用于自定义语料在hanlp2.0如何训练？

littlebigus · October 1, 2021, 3:04pm

何博士您好，我使用默认语料库进行某一领域的实体识别结果并不是很好，加上自定义词典效果也还是一般，想问一下hanlp2.0是否支持训练自定义语料呢？我在论坛里面查找发现所问的问题都是关于语料标注的，但是自定义语料要如何进行训练呢？是否有类似的接口直接加载呢？在python中的实现方式是什么样子的？

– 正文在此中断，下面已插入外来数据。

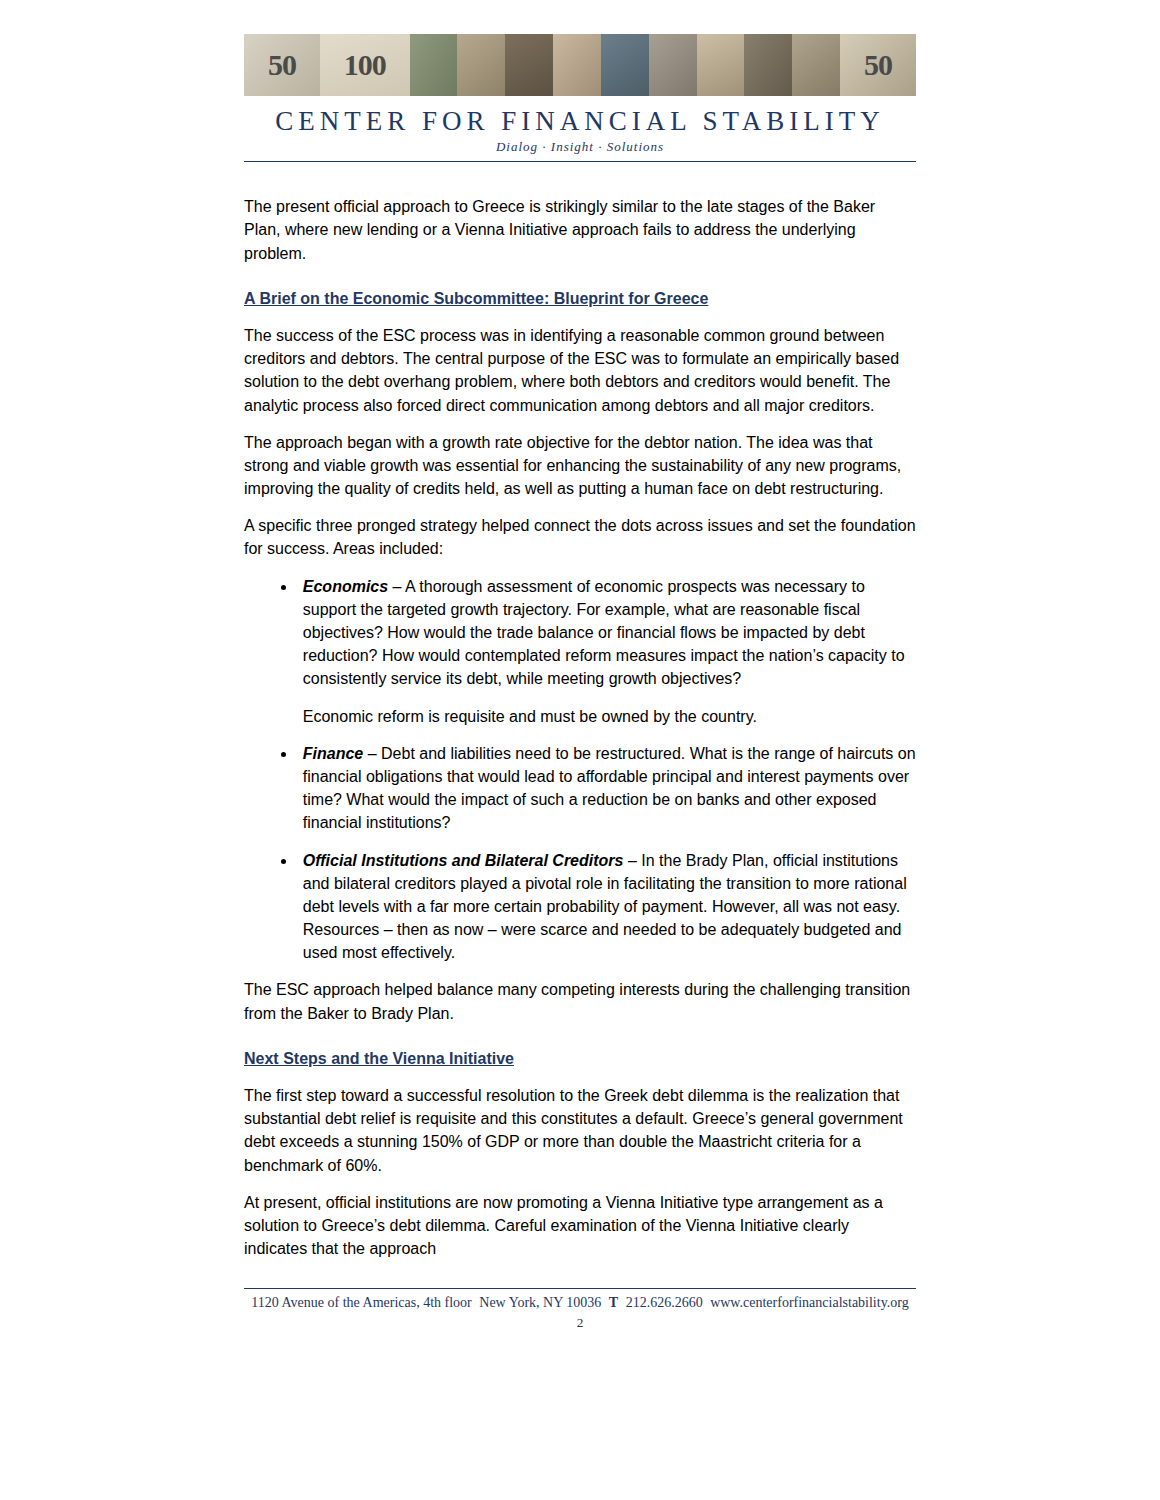50
100
50
CENTER FOR FINANCIAL STABILITY
Dialog · Insight · Solutions
The present official approach to Greece is strikingly similar to the late stages of the Baker Plan, where new lending or a Vienna Initiative approach fails to address the underlying problem.
A Brief on the Economic Subcommittee: Blueprint for Greece
The success of the ESC process was in identifying a reasonable common ground between creditors and debtors. The central purpose of the ESC was to formulate an empirically based solution to the debt overhang problem, where both debtors and creditors would benefit. The analytic process also forced direct communication among debtors and all major creditors.
The approach began with a growth rate objective for the debtor nation. The idea was that strong and viable growth was essential for enhancing the sustainability of any new programs, improving the quality of credits held, as well as putting a human face on debt restructuring.
A specific three pronged strategy helped connect the dots across issues and set the foundation for success. Areas included:
Economics – A thorough assessment of economic prospects was necessary to support the targeted growth trajectory. For example, what are reasonable fiscal objectives? How would the trade balance or financial flows be impacted by debt reduction? How would contemplated reform measures impact the nation’s capacity to consistently service its debt, while meeting growth objectives?
Economic reform is requisite and must be owned by the country.
Finance – Debt and liabilities need to be restructured. What is the range of haircuts on financial obligations that would lead to affordable principal and interest payments over time? What would the impact of such a reduction be on banks and other exposed financial institutions?
Official Institutions and Bilateral Creditors – In the Brady Plan, official institutions and bilateral creditors played a pivotal role in facilitating the transition to more rational debt levels with a far more certain probability of payment. However, all was not easy. Resources – then as now – were scarce and needed to be adequately budgeted and used most effectively.
The ESC approach helped balance many competing interests during the challenging transition from the Baker to Brady Plan.
Next Steps and the Vienna Initiative
The first step toward a successful resolution to the Greek debt dilemma is the realization that substantial debt relief is requisite and this constitutes a default. Greece’s general government debt exceeds a stunning 150% of GDP or more than double the Maastricht criteria for a benchmark of 60%.
At present, official institutions are now promoting a Vienna Initiative type arrangement as a solution to Greece’s debt dilemma. Careful examination of the Vienna Initiative clearly indicates that the approach
1120 Avenue of the Americas, 4th floor New York, NY 10036 T 212.626.2660 www.centerforfinancialstability.org
2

hankcs · October 1, 2021, 5:30pm

当然有，整个框架都是模块化的。例子参考：

github.com

hankcs/HanLP/blob/master/plugins/hanlp_demo/hanlp_demo/zh/train/open_small.py#L55


    CTB8_POS_TRAIN,
    CTB8_POS_DEV,
    CTB8_POS_TEST,
    SortingSamplerBuilder(batch_size=32),
    hard_constraint=True,
    max_seq_len=510,
    char_level=True,
    dependencies='tok',
    lr=1e-3,
),
'ner': TaggingNamedEntityRecognition(
    MSRA_NER_TOKEN_LEVEL_SHORT_IOBES_TRAIN,
    MSRA_NER_TOKEN_LEVEL_SHORT_IOBES_DEV,
    MSRA_NER_TOKEN_LEVEL_SHORT_IOBES_TEST,
    SortingSamplerBuilder(batch_size=32),
    max_seq_len=510,
    hard_constraint=True,
    char_level=True,
    lr=1e-3,
    secondary_encoder=RelativeTransformerEncoder(256, k_as_x=True, feedforward_dim=128),
    dependencies='tok',

语料格式参考：https://hanlp.hankcs.com/docs/api/hanlp/datasets/index.html

fastislow · April 12, 2022, 3:04am

我也有同样的场景。在这个 demo 中只留下 NER 任务可以正常运行，但是在 NER 任务中加上参数 crf=TRUE，就会抛出一个异常：

Traceback (most recent call last):
File “/Users/onion/Library/Application Support/IntelliJIdea2019.3/python/helpers/pydev/pydevd.py”, line 1434, in _exec
pydev_imports.execfile(file, globals, locals) # execute the script
File "/Users/onion/Library/Application Support/IntelliJIdea2019.3/python/helpers/pydev/pydev_imps/pydev_execfile.py", line 18, in execfile
exec(compile(contents+"\n", file, ‘exec’), glob, loc)
File “/Users/onion/Work/NLP/HanlpV2/HanLP/plugins/hanlp_demo/hanlp_demo/zh/train/ner_demov4.py”, line 33, in
mtl.fit(
File “/Users/onion/Work/NLP/HanlpV2/HanLP/hanlp/components/mtl/multi_task_learning.py”, line 641, in fit
return super().fit(**merge_locals_kwargs(locals(), kwargs, excludes=(‘self’, ‘kwargs’, ‘class’, ‘tasks’)),
File “/Users/onion/Work/NLP/HanlpV2/HanLP/hanlp/common/torch_component.py”, line 276, in fit
criterion = self.build_criterion(**merge_dict(config, trn=trn))
File “/Users/onion/Work/NLP/HanlpV2/HanLP/hanlp/components/mtl/multi_task_learning.py”, line 265, in build_criterion
return dict((k, v.build_criterion(decoder=self.model.decoders[k], **kwargs)) for k, v in self.tasks.items())
File “/Users/onion/Work/NLP/HanlpV2/HanLP/hanlp/components/mtl/multi_task_learning.py”, line 265, in
return dict((k, v.build_criterion(decoder=self.model.decoders[k], **kwargs)) for k, v in self.tasks.items())
File “/Users/onion/Work/NLP/HanlpV2/HanLP/hanlp/components/taggers/tagger.py”, line 33, in build_criterion
model = self.model
AttributeError: ‘TaggingNamedEntityRecognition’ object has no attribute ‘model’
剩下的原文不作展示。